Detailed Breakdown of Requested Information:
-
A table of acceptance criteria and the reported device performance:
- See table above. The acceptance criteria are inferred from the device description and the claim of substantial equivalence, as specific performance metrics like sensitivity/specificity are not relevant for this type of device.
-
Sample size used for the test set and the data provenance:
- N/A. This device does not use a "test set" in the context of AI/ML data. The "testing" involved engineering and performance verification of the physical product, likely involving a limited number of physical prototypes or production units, not a dataset of patient information.
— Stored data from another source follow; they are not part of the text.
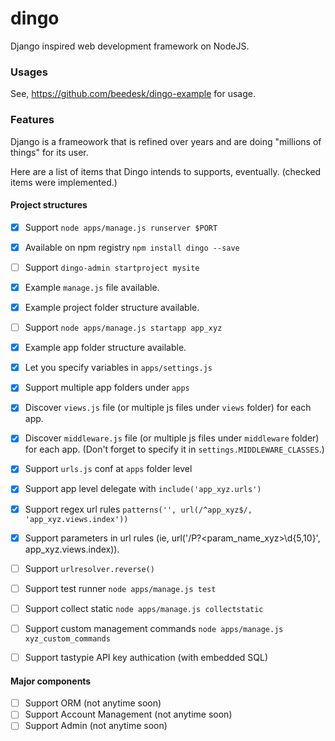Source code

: # dingo

Django inspired web development framework on NodeJS.


### Usages

See, https://github.com/beedesk/dingo-example for usage.


### Features

Django is a frameowork that is refined over years and are doing "millions of things" for its user. 

Here are a list of items that Dingo intends to supports, eventually. (checked items were implemented.)


#### Project structures

- [x] Support `node apps/manage.js runserver $PORT`
- [x] Available on npm registry `npm install dingo --save`
- [ ] Support `dingo-admin startproject mysite`
- [x] Example `manage.js` file available.
- [x] Example project folder structure available.
- [ ] Support `node apps/manage.js startapp app_xyz`
- [x] Example app folder structure available.
- [x] Let you specify variables in `apps/settings.js`
- [x] Support multiple app folders under `apps`
- [x] Discover `views.js` file (or multiple js files under `views` folder) for each app.
- [x] Discover `middleware.js` file (or multiple js files under `middleware` folder) for each app. (Don't forget to specify it in `settings.MIDDLEWARE_CLASSES`.)
- [x] Support `urls.js` conf at `apps` folder level
- [x] Support app level delegate with `include('app_xyz.urls')`
- [x] Support regex url rules `patterns('', url(/^app_xyz$/, 'app_xyz.views.index'))`
- [x] Support parameters in url rules (ie, url('/P?<param_name_xyz>\\d{5,10}', app_xyz.views.index)).
- [ ] Support `urlresolver.reverse()`
- [ ] Support test runner `node apps/manage.js test`
- [ ] Support collect static `node apps/manage.js collectstatic`
- [ ] Support custom management commands `node apps/manage.js xyz_custom_commands`
- [ ] Support tastypie API key authication (with embedded SQL)


#### Major components

- [ ] Support ORM (not anytime soon)
- [ ] Support Account Management (not anytime soon)
- [ ] Support Admin (not anytime soon)
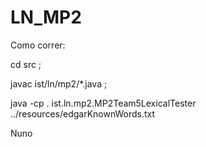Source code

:LN_MP2
======

Como correr:

 cd src ;

 javac ist/ln/mp2/*.java ;

 java -cp . ist.ln.mp2.MP2Team5LexicalTester ../resources/edgarKnownWords.txt

 Nuno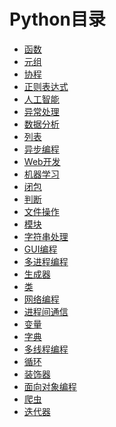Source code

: 
# Python目录

+ [函数]()
+ [元组]()
+ [协程]()
+ [正则表达式]()
+ [人工智能]()
+ [异常处理]()
+ [数据分析]()
+ [列表]()
+ [异步编程]()
+ [Web开发]()
+ [机器学习]()
+ [闭包]()
+ [判断]()
+ [文件操作]()
+ [模块]()
+ [字符串处理]()
+ [GUI编程]()
+ [多进程编程]()
+ [生成器]()
+ [类]()
+ [网络编程]()
+ [进程间通信]()
+ [变量]()
+ [字典]()
+ [多线程编程]()
+ [循环]()
+ [装饰器]()
+ [面向对象编程]()
+ [爬虫]()
+ [迭代器]()
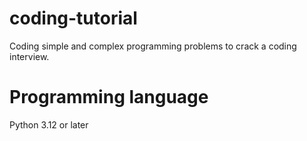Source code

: # coding-tutorial
Coding simple and complex programming problems to crack a coding interview.


# Programming language
Python 3.12 or later
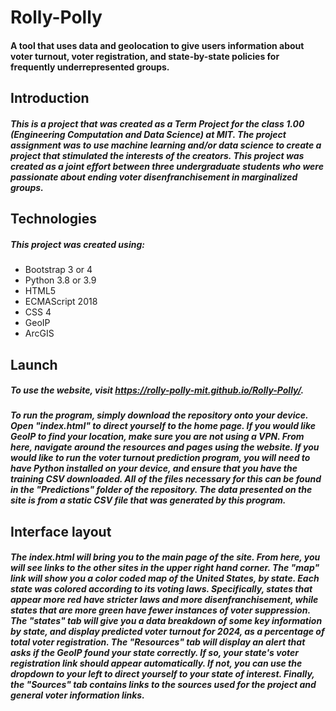 # Rolly-Polly
#### A tool that uses data and geolocation to give users information about voter turnout, voter registration, and state-by-state policies for frequently underrepresented groups.
## Introduction
##### This is a project that was created as a Term Project for the class 1.00 (Engineering Computation and Data Science) at MIT. The project assignment was to use machine learning and/or data science to create a project that stimulated the interests of the creators. This project was created as a joint effort between three undergraduate students who were passionate about ending voter disenfranchisement in marginalized groups. 
## Technologies
##### This project was created using:
* Bootstrap 3 or 4
* Python 3.8 or 3.9
* HTML5
* ECMAScript 2018
* CSS 4
* GeoIP
* ArcGIS
## Launch
##### To use the website, visit https://rolly-polly-mit.github.io/Rolly-Polly/.
##### To run the program, simply download the repository onto your device. Open "index.html" to direct yourself to the home page. If you would like GeoIP to find your location, make sure you are not using a VPN. From here, navigate around the resources and pages using the website. If you would like to run the voter turnout prediction program, you will need to have Python installed on your device, and ensure that you have the training CSV downloaded. All of the files necessary for this can be found in the "Predictions" folder of the repository. The data presented on the site is from a static CSV file that was generated by this program. 
## Interface layout
##### The index.html will bring you to the main page of the site. From here, you will see links to the other sites in the upper right hand corner. The "map" link will show you a color coded map of the United States, by state. Each state was colored according to its voting laws. Specifically, states that appear more red have stricter laws and more disenfranchisement, while states that are more green have fewer instances of voter suppression. The "states" tab will give you a data breakdown of some key information by state, and display predicted voter turnout for 2024, as a percentage of total voter registration. The "Resources" tab will display an alert that asks if the GeoIP found your state correctly. If so, your state's voter registration link should appear automatically. If not, you can use the dropdown to your left to direct yourself to your state of interest. Finally, the "Sources" tab contains links to the sources used for the project and general voter information links.

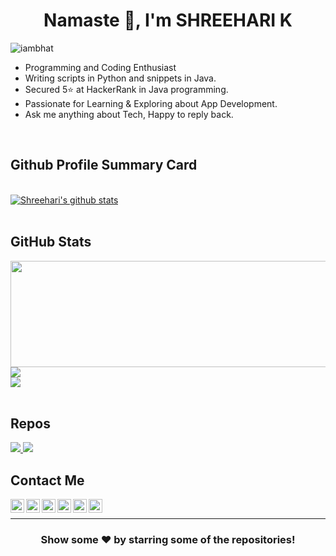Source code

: <h1 align="center">  Namaste 🙏, I'm SHREEHARI K </h1>

<p align="left"> <img src="https://komarev.com/ghpvc/?username=iambhat&label=Views&color=blue&style=plastic" alt="iambhat" /> </p>

-  Programming and Coding Enthusiast
-  Writing scripts in Python and snippets in Java.
-  Secured 5⭐ at HackerRank in Java programming.
-  Passionate for Learning & Exploring about App Development.
-  Ask me anything about Tech, Happy to reply back.


<br/>

## Github Profile Summary Card

<br/>
<div align="left">
	<a href="https://github.com/iambhat">
		<img align="center" src="https://github-profile-summary-cards.vercel.app/api/cards/profile-details?username=iambhat&theme=calm" alt="Shreehari's github stats"/>
	</a>
</div>

<br/>

## GitHub Stats

<div align="left">
	<a href="https://github.com/iambhat">
		<img align="left" height="170" width="510" src="https://github-readme-streak-stats.herokuapp.com/?user=iambhat&theme=calm" />
		<!--<img align="center" src="https://github-readme-stats.vercel.app/api/top-langs/?username=iambhat&theme=calm" /> -->
		<img align="top" src="https://github-readme-stats.vercel.app/api/top-langs/?username=iambhat&layout=compact&theme=calm" />
	</a>
</div>

<div align="left">
	<a href="https://github.com/iambhat">
		<img align="top" src="https://github-readme-stats.vercel.app/api?username=iambhat&show_icons=true&theme=calm&line_height=27"/>
	</a>
</div>

<br/>

## Repos

<p float="left">
	<a href="https://github.com/iambhat/Banking-Project">
	  <img align="bottom"  src="https://github-readme-stats.vercel.app/api/pin/?username=iambhat&repo=Banking-Project&theme=light" />
	</a>
	<a href="https://github.com/iambhat/Electricity-Billing-Management-System">
	 <img align="bottom"  src="https://github-readme-stats.vercel.app/api/pin/?username=iambhat&repo=Electricity-Billing-Management-System&theme=light" />
	</a>
</p>


## Contact Me

<p float="left">
	<a href="https://twitter.com/shreeharikbhat">
		<img align="left" alt="Shreehari's Twitter" width="22px" src="https://cdn.jsdelivr.net/npm/simple-icons@v3/icons/twitter.svg" />
	</a>
	<a href="https://linkedin.com/in/shreeharik">
		<img align="left" alt="Shreehari's Linkdein" width="22px" src="https://cdn.jsdelivr.net/npm/simple-icons@v3/icons/linkedin.svg" />
	</a>
	<a href="https://github.com/iambhat">
		<img align="left" alt="Shreehari's Github" width="22px" src="https://cdn.jsdelivr.net/npm/simple-icons@v3/icons/github.svg" />
	</a>
	<a href="https://t.me/rk_790">
		<img align="left" alt="Shreehari's Telegram" width="22px" src="https://cdn.jsdelivr.net/npm/simple-icons@v3/icons/telegram.svg" />
	</a>
	<a href="https://instagram.com/shreehari.k">
		<img align="left" alt="Shreehari's Instagram" width="22px" src="https://cdn.jsdelivr.net/npm/simple-icons@v3/icons/instagram.svg" />
	</a>
	<a href="https://www.facebook.com/shreehari.bhat.kodla/">
		<img align="left" alt="Shreehari's Facebook" width="22px" src="https://cdn.jsdelivr.net/npm/simple-icons@v3/icons/facebook.svg" />
	</a>
</p>

<br/>
<hr/>


<div align="center">

### Show some ❤️ by starring some of the repositories!

</div>
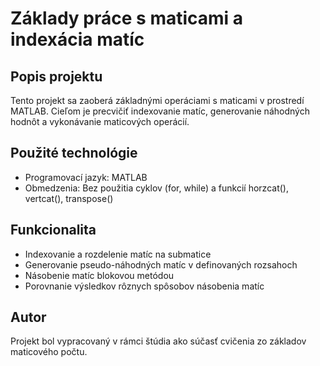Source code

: # Základy práce s maticami a indexácia matíc

## Popis projektu
Tento projekt sa zaoberá základnými operáciami s maticami v prostredí MATLAB. Cieľom je precvičiť indexovanie matíc, generovanie náhodných hodnôt a vykonávanie maticových operácií.

## Použité technológie
- Programovací jazyk: MATLAB
- Obmedzenia: Bez použitia cyklov (for, while) a funkcií horzcat(), vertcat(), transpose()

## Funkcionalita
- Indexovanie a rozdelenie matíc na submatice
- Generovanie pseudo-náhodných matíc v definovaných rozsahoch
- Násobenie matíc blokovou metódou
- Porovnanie výsledkov rôznych spôsobov násobenia matíc

## Autor
Projekt bol vypracovaný v rámci štúdia ako súčasť cvičenia zo základov maticového počtu.

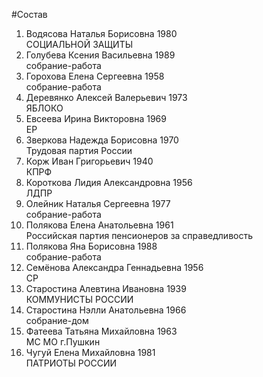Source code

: #Состав
1. Водясова Наталья Борисовна 1980   
    СОЦИАЛЬНОЙ ЗАЩИТЫ
2. Голубева Ксения Васильевна 1989   
    собрание-работа
3. Горохова Елена Сергеевна 1958   
    собрание-работа
4. Деревянко Алексей Валерьевич 1973   
    ЯБЛОКО
5. Евсеева Ирина Викторовна 1969   
    ЕР
6. Зверкова Надежда Борисовна 1970   
    Трудовая партия России
7. Корж Иван Григорьевич 1940   
    КПРФ
8. Короткова Лидия Александровна 1956   
    ЛДПР
9. Олейник Наталья Сергеевна 1977   
    собрание-работа
10. Полякова Елена Анатольевна 1961   
    Российская партия пенсионеров за справедливость
11. Полякова Яна Борисовна 1988   
    собрание-работа
12. Семёнова Александра Геннадьевна 1956   
    СР
13. Старостина Алевтина Ивановна 1939   
    КОММУНИСТЫ РОССИИ
14. Старостина Нэлли Анатольевна 1966   
    собрание-дом
15. Фатеева Татьяна Михайловна 1963   
    МС МО г.Пушкин
16. Чугуй Елена Михайловна 1981   
    ПАТРИОТЫ РОССИИ
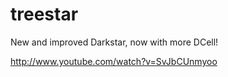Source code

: treestar
========

New and improved Darkstar, now with more DCell!

http://www.youtube.com/watch?v=SvJbCUnmyoo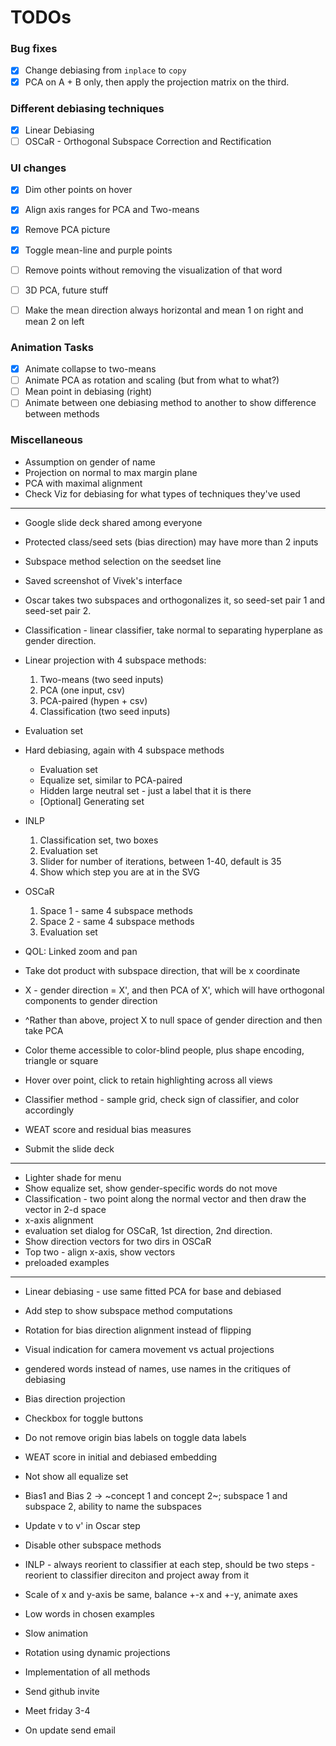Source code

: # TODOs

### Bug fixes
- [x] Change debiasing from `inplace` to `copy`
- [x] PCA on A + B only, then apply the projection matrix on the third.

### Different debiasing techniques
- [x] Linear Debiasing
- [ ] OSCaR - Orthogonal Subspace Correction and Rectification

### UI changes
- [x] Dim other points on hover
- [x] Align axis ranges for PCA and Two-means
- [x] Remove PCA picture
- [x] Toggle mean-line and purple points
- [ ] Remove points without removing the visualization of that word
- [ ] 3D PCA, future stuff
- [ ] Make the mean direction always horizontal and mean 1 on right and mean 2 on left


### Animation Tasks
- [x] Animate collapse to two-means
- [ ] Animate PCA as rotation and scaling (but from what to what?)
- [ ] Mean point in debiasing (right)
- [ ] Animate between one debiasing method to another to show difference between methods

### Miscellaneous
- Assumption on gender of name
- Projection on normal to max margin plane
- PCA with maximal alignment
- Check Viz for debiasing for what types of techniques they've used  

----

- Google slide deck shared among everyone 
- Protected class/seed sets (bias direction) may have more than 2 inputs
- Subspace method selection on the seedset line
- Saved screenshot of Vivek's interface 
- Oscar takes two subspaces and orthogonalizes it, so seed-set pair 1 and seed-set pair 2.
- Classification - linear classifier, take normal to separating hyperplane as gender direction.
  
- Linear projection with 4 subspace methods:
    1. Two-means (two seed inputs)
    2. PCA (one input, csv)
    3. PCA-paired (hypen + csv)
    4. Classification (two seed inputs)
- Evaluation set

- Hard debiasing, again with 4 subspace methods
    - Evaluation set
    - Equalize set, similar to PCA-paired
    - Hidden large neutral set - just a label that it is there
    - [Optional] Generating set
    
- INLP
    1. Classification set, two boxes
    2. Evaluation set
    3. Slider for number of iterations, between 1-40, default is 35
    4. Show which step you are at in the SVG
    
- OSCaR
    1. Space 1 - same 4 subspace methods
    2. Space 2 - same 4 subspace methods
    3. Evaluation set
    
- QOL: Linked zoom and pan

- Take dot product with subspace direction, that will be x coordinate
- X - gender direction = X', and then PCA of X', which will have orthogonal components to gender direction
- ^Rather than above, project X to null space of gender direction and then take PCA 
- Color theme accessible to color-blind people, plus shape encoding, triangle or square
- Hover over point, click to retain highlighting across all views
- Classifier method - sample grid, check sign of classifier, and color accordingly
- WEAT score and residual bias measures

- Submit the slide deck
_______________________________________

- Lighter shade for menu
- Show equalize set, show gender-specific words do not move
- Classification - two point along the normal vector and then draw the vector in 2-d space
- x-axis alignment
- evaluation set dialog for OSCaR, 1st direction, 2nd direction.
- Show direction vectors for two dirs in OSCaR
- Top two - align x-axis, show vectors
- preloaded examples

--------------------------------------
- Linear debiasing - use same fitted PCA for base and debiased 
- Add step to show subspace method computations
- Rotation for bias direction alignment instead of flipping
- Visual indication for camera movement vs actual projections
- gendered words instead of names, use names in the critiques of debiasing
- Bias direction projection
- Checkbox for toggle buttons
- Do not remove origin bias labels on toggle data labels
- WEAT score in initial and debiased embedding
- Not show all equalize set
- Bias1 and Bias 2 -> ~concept 1 and concept 2~; subspace 1 and subspace 2, ability to name the subspaces
- Update v to v' in Oscar step
- Disable other subspace methods
- INLP - always reorient to classifier at each step, should be two steps - reorient to classifier direciton and project away from it
- Scale of x and y-axis be same, balance +-x and +-y, animate axes
- Low words in chosen examples
- Slow animation
- Rotation using dynamic projections

- Implementation of all methods
- Send github invite
- Meet friday 3-4
- On update send email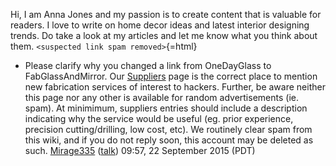 Hi, I am Anna Jones and my passion is to create content that is valuable
for readers. I love to write on home decor ideas and latest interior
designing trends. Do take a look at my articles and let me know what you
think about them. `<suspected link spam removed>`{=html}

-   Please clarify why you changed a link from OneDayGlass to
    FabGlassAndMirror. Our [Suppliers](Suppliers) page is the
    correct place to mention new fabrication services of interest to
    hackers. Further, be aware neither this page nor any other is
    available for random advertisements (ie. spam). At minimimum,
    suppliers entries should include a description indicating why the
    service would be useful (eg. prior experience, precision
    cutting/drilling, low cost, etc). We routinely clear spam from this
    wiki, and if you do not reply soon, this account may be deleted as
    such. [Mirage335](User:Mirage335)
    ([talk](User_talk:Mirage335)) 09:57, 22 September 2015
    (PDT)
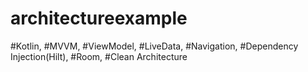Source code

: # architectureexample
#Kotlin, #MVVM, #ViewModel, #LiveData, #Navigation, #Dependency Injection(Hilt), #Room, #Clean Architecture
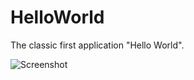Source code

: # HelloWorld

The classic first application "Hello World".

![Screenshot](../../docs/Pictures/Label.png)
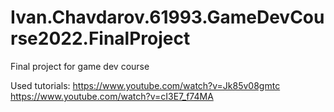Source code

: # Ivan.Chavdarov.61993.GameDevCourse2022.FinalProject
Final project for game dev course

Used tutorials:
https://www.youtube.com/watch?v=Jk85v08gmtc
https://www.youtube.com/watch?v=cI3E7_f74MA
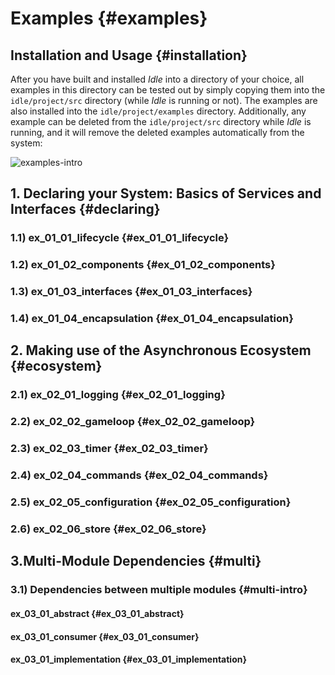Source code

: # Examples  {#examples}

## Installation and Usage  {#installation}

After you have built and installed *Idle* into a directory of your choice, all examples in this directory can be tested out by simply copying them into the `idle/project/src` directory (while *Idle* is running or not). The examples are also installed into the `idle/project/examples` directory. Additionally, any example can be deleted from the `idle/project/src` directory while *Idle* is running, and it will remove the deleted examples automatically from the system:

![examples-intro](https://user-images.githubusercontent.com/1146834/133161039-0da0850a-fbd3-4760-a178-a5a8cdab99be.gif)

## 1. Declaring your System: Basics of Services and Interfaces   {#declaring}

### 1.1) ex_01_01_lifecycle {#ex_01_01_lifecycle}

### 1.2) ex_01_02_components {#ex_01_02_components}

### 1.3) ex_01_03_interfaces {#ex_01_03_interfaces}

### 1.4) ex_01_04_encapsulation {#ex_01_04_encapsulation}

## 2. Making use of the Asynchronous Ecosystem  {#ecosystem}
### 2.1) ex_02_01_logging {#ex_02_01_logging}

### 2.2) ex_02_02_gameloop {#ex_02_02_gameloop}

### 2.3) ex_02_03_timer {#ex_02_03_timer}

### 2.4) ex_02_04_commands {#ex_02_04_commands}

### 2.5) ex_02_05_configuration {#ex_02_05_configuration}

### 2.6) ex_02_06_store {#ex_02_06_store}

## 3.Multi-Module Dependencies {#multi}

### 3.1) Dependencies between multiple modules {#multi-intro}

#### ex_03_01_abstract {#ex_03_01_abstract}

#### ex_03_01_consumer {#ex_03_01_consumer}

#### ex_03_01_implementation {#ex_03_01_implementation}
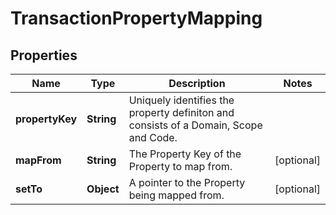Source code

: 

# TransactionPropertyMapping


## Properties

Name | Type | Description | Notes
------------ | ------------- | ------------- | -------------
**propertyKey** | **String** | Uniquely identifies the property definiton and consists of a Domain, Scope and Code. | 
**mapFrom** | **String** | The Property Key of the Property to map from. |  [optional]
**setTo** | **Object** | A pointer to the Property being mapped from. |  [optional]



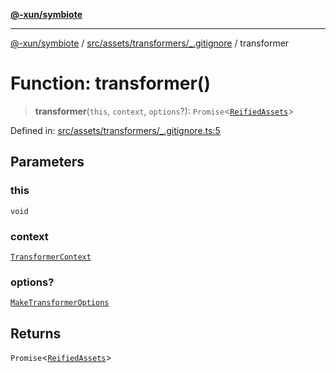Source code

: [**@-xun/symbiote**](../../../../../README.md)

***

[@-xun/symbiote](../../../../../README.md) / [src/assets/transformers/\_.gitignore](../README.md) / transformer

# Function: transformer()

> **transformer**(`this`, `context`, `options`?): `Promise`\<[`ReifiedAssets`](../../../type-aliases/ReifiedAssets.md)\>

Defined in: [src/assets/transformers/\_.gitignore.ts:5](https://github.com/Xunnamius/symbiote/blob/15d3444639e5919af49429f7c60a387a77f22b82/src/assets/transformers/_.gitignore.ts#L5)

## Parameters

### this

`void`

### context

[`TransformerContext`](../../../type-aliases/TransformerContext.md)

### options?

[`MakeTransformerOptions`](../../../type-aliases/MakeTransformerOptions.md)

## Returns

`Promise`\<[`ReifiedAssets`](../../../type-aliases/ReifiedAssets.md)\>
The document does not specify the number of units tested.
-
Number of experts used to establish the ground truth for the test set and the qualifications of those experts:
- N/A. Ground truth in the AI/ML sense (e.g., expert-labeled images) is not applicable here. The "ground truth" for a physical device is its adherence to engineering specifications and performance standards, verified through objective measurements and physical tests.
-
Adjudication method (e.g., 2+1, 3+1, none) for the test set:
- N/A. Not relevant.
-
If a multi reader multi case (MRMC) comparative effectiveness study was done, If so, what was the effect size of how much human readers improve with AI vs without AI assistance:
- N/A. This is a physical oxygen delivery device, not a diagnostic or AI-assisted interpretation tool. MRMC studies are not applicable.
-
If a standalone (i.e. algorithm only without human-in-the-loop performance) was done:
- N/A. There is no standalone algorithm being evaluated in this submission. The device is a physical product.
-
The type of ground truth used (expert consensus, pathology, outcomes data, etc):
- The "ground truth" for this device's performance would be derived from objective engineering measurements, calibration standards, and validated test methods (e.g., precise oxygen flow meters, pressure gauges, electrical safety testers). These are not typically described as "ground truth" in regulatory summaries for physical devices.
-
The sample size for the training set:
- N/A. This is not an AI/ML device; there is no "training set." The microprocessor controls are programmed based on engineering design and performance requirements.
-
How the ground truth for the training set was established:
- N/A. Not applicable.
In summary: The provided 510(k) is for a hardware medical device (an oxygen conserver). The acceptance criteria are implicitly met by demonstrating that the device functions as described, meets safety standards, and is substantially equivalent to existing predicate devices. The "studies" involve various engineering, electrical, mechanical, and environmental tests, rather than clinical studies or AI/ML performance evaluations with specific datasets and ground truth.
§ 868.5905 Noncontinuous ventilator (IPPB).
(a)
Identification. A noncontinuous ventilator (intermittent positive pressure breathing-IPPB) is a device intended to deliver intermittently an aerosol to a patient's lungs or to assist a patient's breathing.(b)
Classification. Class II (performance standards).